Ela lembra que desconfiar de pessoas estranhas e não caminhar por ruas desertas são alguns cuidados que os pais precisam transmitir aos filhos. ''Infelizmente, o homem do saco existe. Ele é o assaltante, o sequestrador. Explicar como evitar essas situações de perigo é fundamental'', afirma.
Para crianças pequenas, as histórias de conto de fadas podem ser aliadas na hora de exemplificar os riscos que a falta de atenção pode trazer. ''A maçã da Branca de Neve pode ser interpretada como a droga oferecida nas portas das escolas. Na hora de contar a história, os pais podem relacionar com o real e ajudar os filhos a se prevenirem'', diz Elizabeth.
Um erro comum é a tentativa de superproteger os filhos.

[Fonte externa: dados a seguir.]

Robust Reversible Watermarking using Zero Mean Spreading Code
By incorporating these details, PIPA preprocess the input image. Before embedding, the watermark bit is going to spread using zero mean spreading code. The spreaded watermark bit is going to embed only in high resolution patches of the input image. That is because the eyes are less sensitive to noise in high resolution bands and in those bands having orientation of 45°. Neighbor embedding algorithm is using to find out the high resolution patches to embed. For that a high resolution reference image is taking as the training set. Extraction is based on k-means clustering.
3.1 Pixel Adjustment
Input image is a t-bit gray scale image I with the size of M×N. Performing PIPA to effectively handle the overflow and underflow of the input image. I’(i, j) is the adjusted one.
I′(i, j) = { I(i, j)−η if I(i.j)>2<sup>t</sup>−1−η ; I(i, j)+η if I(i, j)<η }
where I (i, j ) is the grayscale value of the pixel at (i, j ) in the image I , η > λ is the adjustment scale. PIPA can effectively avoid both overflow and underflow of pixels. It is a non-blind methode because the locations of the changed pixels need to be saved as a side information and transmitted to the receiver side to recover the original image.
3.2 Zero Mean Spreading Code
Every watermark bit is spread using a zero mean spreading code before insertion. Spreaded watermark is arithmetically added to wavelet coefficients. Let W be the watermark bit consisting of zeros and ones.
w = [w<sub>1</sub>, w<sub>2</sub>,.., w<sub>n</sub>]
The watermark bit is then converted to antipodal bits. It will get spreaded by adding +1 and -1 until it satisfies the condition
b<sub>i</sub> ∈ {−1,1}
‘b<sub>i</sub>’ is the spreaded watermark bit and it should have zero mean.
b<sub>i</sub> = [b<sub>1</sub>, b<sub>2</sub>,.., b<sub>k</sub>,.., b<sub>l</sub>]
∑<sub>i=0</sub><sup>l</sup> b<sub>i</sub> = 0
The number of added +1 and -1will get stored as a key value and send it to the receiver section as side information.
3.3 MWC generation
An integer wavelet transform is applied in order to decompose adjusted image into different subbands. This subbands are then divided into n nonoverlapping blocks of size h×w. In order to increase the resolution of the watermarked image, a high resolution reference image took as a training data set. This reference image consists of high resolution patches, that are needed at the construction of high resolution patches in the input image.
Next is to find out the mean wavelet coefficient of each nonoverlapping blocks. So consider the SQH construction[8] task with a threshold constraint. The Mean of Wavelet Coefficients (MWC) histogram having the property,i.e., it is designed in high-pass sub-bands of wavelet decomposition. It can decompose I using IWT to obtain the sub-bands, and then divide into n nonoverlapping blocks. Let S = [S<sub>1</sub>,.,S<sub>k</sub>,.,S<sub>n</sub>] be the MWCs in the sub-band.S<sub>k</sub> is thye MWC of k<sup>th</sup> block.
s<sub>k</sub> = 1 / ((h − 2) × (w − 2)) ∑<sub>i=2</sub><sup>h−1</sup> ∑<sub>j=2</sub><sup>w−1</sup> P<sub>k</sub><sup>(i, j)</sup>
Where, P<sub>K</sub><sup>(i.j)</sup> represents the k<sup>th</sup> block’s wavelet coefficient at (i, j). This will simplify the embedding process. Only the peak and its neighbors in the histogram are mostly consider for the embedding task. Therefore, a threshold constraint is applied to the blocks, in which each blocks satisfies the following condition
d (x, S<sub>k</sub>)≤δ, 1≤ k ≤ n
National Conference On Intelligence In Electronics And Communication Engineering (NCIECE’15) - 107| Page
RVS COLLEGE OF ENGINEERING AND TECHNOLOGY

A especialista diz que, pelo medo de que algo aconteça, muitos pais não permitem que os filhos ir à escola sozinhos ou brinquem na rua, gerando insegurança e dependência. ''É preciso, com o tempo, dar liberdade. Um adulto pode fazer o caminho da escola até em casa com a criança para mostrá-la como proceder. Outra dica é evitar comprar coisas caras para o filho, para evitar assaltos'', ensina.
E se ainda assim um assalto acontecer, o apoio dos pais é fundamental para que o pânico não tome conta dos pequenos. ''Nessa hora é necessário acalentar a criança e incentivá-la a continuar com a vida normal'', explica.
Caso o medo venha de algum animal ou situação rotineira, como andar de avião ou passear na montanha-russa, Elizabeth garante que forçar a encarar o inimigo não é a melhor solução. ''É preciso dar o exemplo e incentivar os pequenos a tomarem coragem para se aproximar de um cachorro ou embarcar em um avião, mas isso deve acontecer de forma natural, sem pressão. E se mesmo assim eles se recusarem, os pais devem aceitar, desde que isso não atrapalhe muito a vida da criança.''(H.F.)